In two decades practicing law – with a majority focus in the information security industry – I’ve had a front row seat to the meteoric rise in the public discourse on privacy and data loss. Now as a Certified Information Privacy Professional (CIPP) and General Counsel of a company that navigates state breach notice laws, a plethora of sector based federal breach notice laws, and a host of international breach notice laws, I’ve moved in many ways from the front row and into the ring.
In my role, I am asked many questions about everything from the machinations of Federal privacy regulation, to what individual citizens should do to protect their Personally Identifiable Information (PII.) It’s a complex and compelling area of law and business that I will be covering in this space on an ongoing basis.
With recent discussions of Executive Orders and Cyberwar, a good place to begin might be to start at the top. Specifically, the question of whether or not the Federal Government will pass a comprehensive data breach notification law that supersedes all the state laws.
While I don’t rule out a federal law passing at some point, I see it setting a floor of breach response responsibility rather than superseding everything already in place. To understand the hurdles for Federal pre-emption we will look at what these different breach notice laws say, the political challenge with Federal pre-emption, and why disparate state breach laws are not a problem worth solving.
Data breach notification laws are generally laid out like this: What is personal information, what is a breach, who do you have to tell, and what happens if you don’t.
What is personal information?
The laws start with a definition of the information the law pertains to. Generally in the U.S., that means a name and identifying information that could lead to identity theft or bank fraud - like a social security number or a credit card number.
Many breach notice laws in the US are focused on financial loss because they were companion bills to identity theft bills. But states differ in the definitions of personal information. Some have additional identifiers like tribal ID (if you belong to a Native American tribe) that can trigger the definition. One state includes email addresses in its definition. Some have a long list of identifiers while others stick to a short list. Point being, states have decided that different forms of info are worthy of protection based on the nature of people in that state and their priorities.
What is a breach?
Laws then describe what a breach is. This description is where you find “outs” to notification. For example, if the information was encrypted and the bad guys didn’t get the key, or the loss is unlikely to result in harm to anyone because while you lost it you got the info back from someone you trust didn’t give a copy to someone else. (The legal topic of measuring “harm” is a rich one and likely warrant its own column down the line) But some states just have an out for no likelihood of financial harm meaning that a loss in that state that could result in humiliation or other non-financial harm doesn’t qualify for the out.
Who do you have to tell?
Next, the law that tells you what to do. In the U.S., they all say you have to give the folks whose info was lost a heads up so they can try and protect their credit and bank accounts. Some say you have to give your state attorney general or federal regulator notice of the loss. And others say you also have to alert the media and credit reporting agencies.
What happens if you don’t?
Some US laws are explicit about the financial penalty for not providing notice. They give a per-person amount so the larger the loss the higher the fine. And many have a cap on the total fine for an individual breach. But these amounts vary widely. Per violation amounts range from $100 to $25,000 and caps go from $10,000 to $750,000. This is obviously an enormous difference.
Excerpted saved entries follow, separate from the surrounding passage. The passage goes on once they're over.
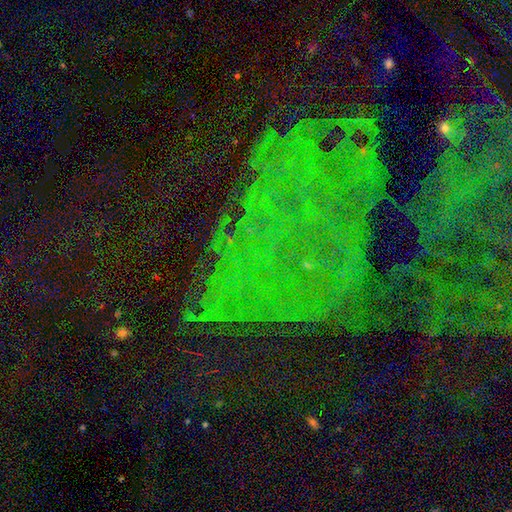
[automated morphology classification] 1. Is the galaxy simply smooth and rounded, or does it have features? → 79% star or artifact, 12% featured or disk, 10% smooth.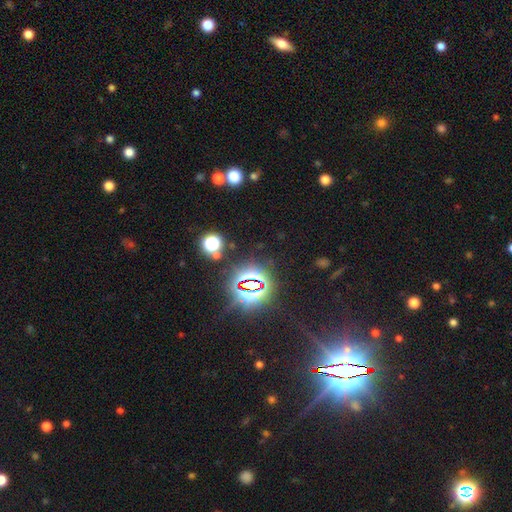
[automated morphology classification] Overall: star or artifact (84%).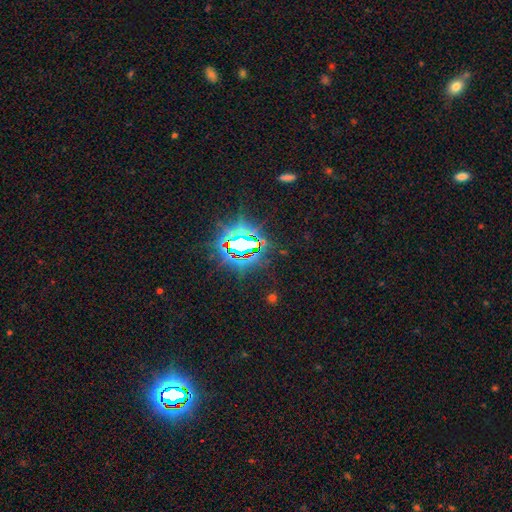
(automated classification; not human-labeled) smooth_or_featured: star or artifact (p=0.82) [alt: smooth p=0.11]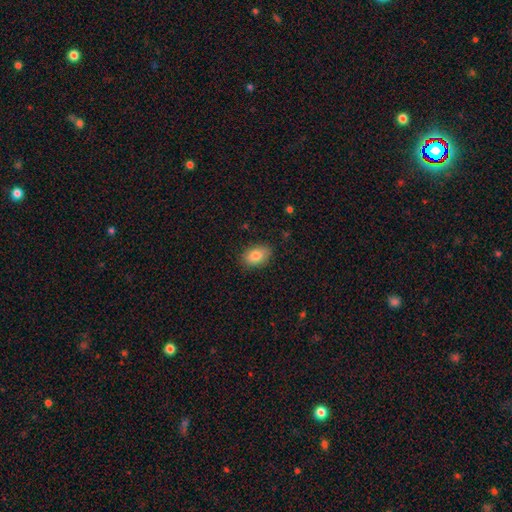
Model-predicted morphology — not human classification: smooth_or_featured: smooth (p=0.83) [alt: featured or disk p=0.09]
how_rounded: in between (p=0.87) [alt: round p=0.12]
merging: none (p=0.85) [alt: minor disturbance p=0.11]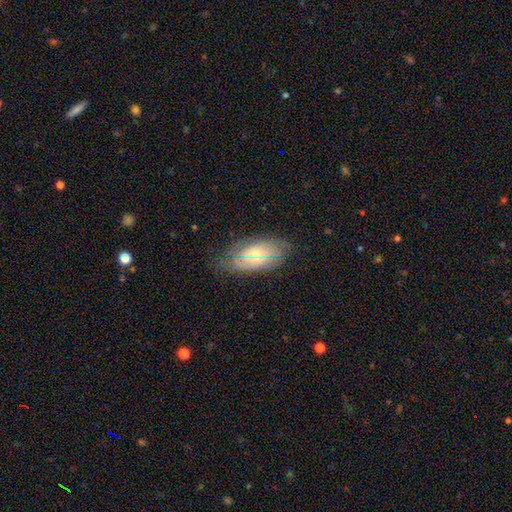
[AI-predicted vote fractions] Smooth or featured? Predicted: smooth (p=0.47). Merging? Predicted: none (p=0.75).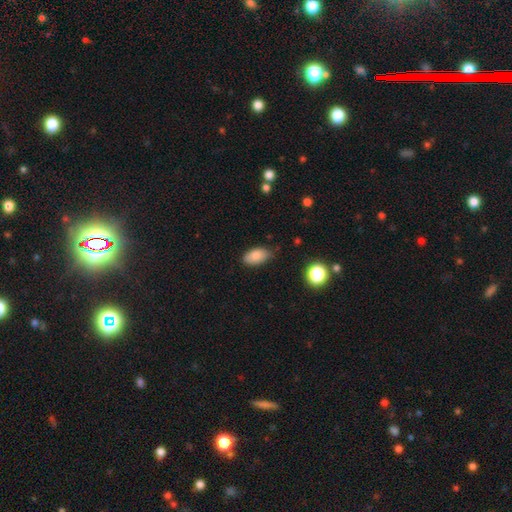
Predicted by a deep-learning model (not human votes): smooth 83%, featured or disk 9%, star or artifact 8%. Down the decision tree: how rounded — in between (92%); merging — none (72%).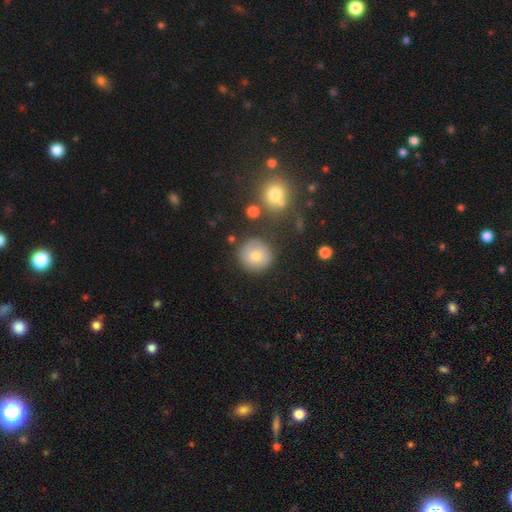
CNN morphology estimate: Smooth or featured?
  - smooth: 77% *
  - featured or disk: 14%
  - star or artifact: 9%
How rounded?
  - round: 94% *
  - in between: 5%
  - cigar-shaped: 1%
Merging?
  - none: 82% *
  - minor disturbance: 11%
  - merger: 4%
  - major disturbance: 4%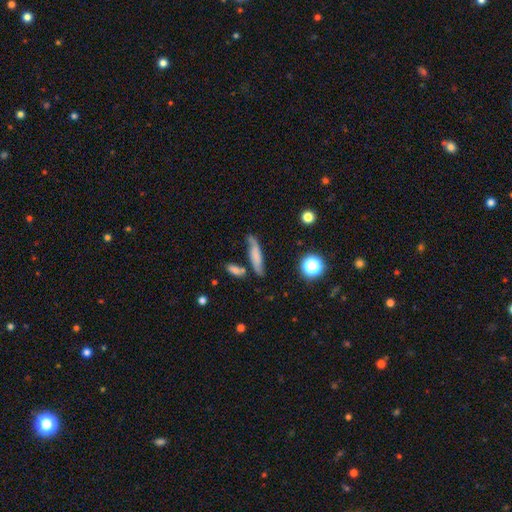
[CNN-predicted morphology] smooth-or-featured: smooth: 58% | featured or disk: 32% | star or artifact: 9%
  how-rounded: cigar-shaped: 69% | in between: 26% | round: 5%
  merging: none: 62% | minor disturbance: 22% | merger: 9% | major disturbance: 7%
So with a little knowledge of how current laws work in the US, put yourself in the shoes of a legislator trying to harmonize all the different state laws. That legislator is going to have three big political challenges.
The first challenge is choosing a single standard when states differ so. Changing the rules in dozens of states will cause upheaval with political fallout.
The second challenge will be dealing with state attorneys general and treasurers. State AG’s are becoming more and more active in tracking breaches and cracking down on companies that don’t provide proper notice or have adequate security procedures. Part of that crackdown includes fines collected that go to the state treasury. A federal law will strip those AGs of the rule of privacy protectors and redirect funds to the federal government and away from the states.
The third challenge is that some states go above even Federal notice requirements, For example, California has a health care notice statute that doesn’t provide an out for encrypted data like HIPAA/HITECH does. Virginia’s health care notice statute provides for criminal penalties. What legislator wants to be known as the one who diluted people’s privacy rights by pre-empting strong protections and replacing them with weaker ones?
When trying to solve a problem, the first thing I ask is if I’m dealing with a problem worth solving. Privacy professionals and law firms have become well versed in the different state laws. Solutions also exist that track all the different laws and provide incident response plans that are easy to follow. If the problem here is the complexity involved in dealing with disparate state breach notice laws, then we don’t have a problem worth solving.
The reasons for the disparities in state breach notification laws are the strength of a federation of states. The citizens of different states with different priorities and beliefs have the power to elect representatives who create law reflecting the mores of their respective states. While some may refer to federal pre-emptions as an act of harmonization, others will see it as a federal government willing to ignore the laws and desires of the states.
The legislator who takes on the task to pre-empt a multitude of state laws is sure to create a multitude of folks displeased with their wills being ignored.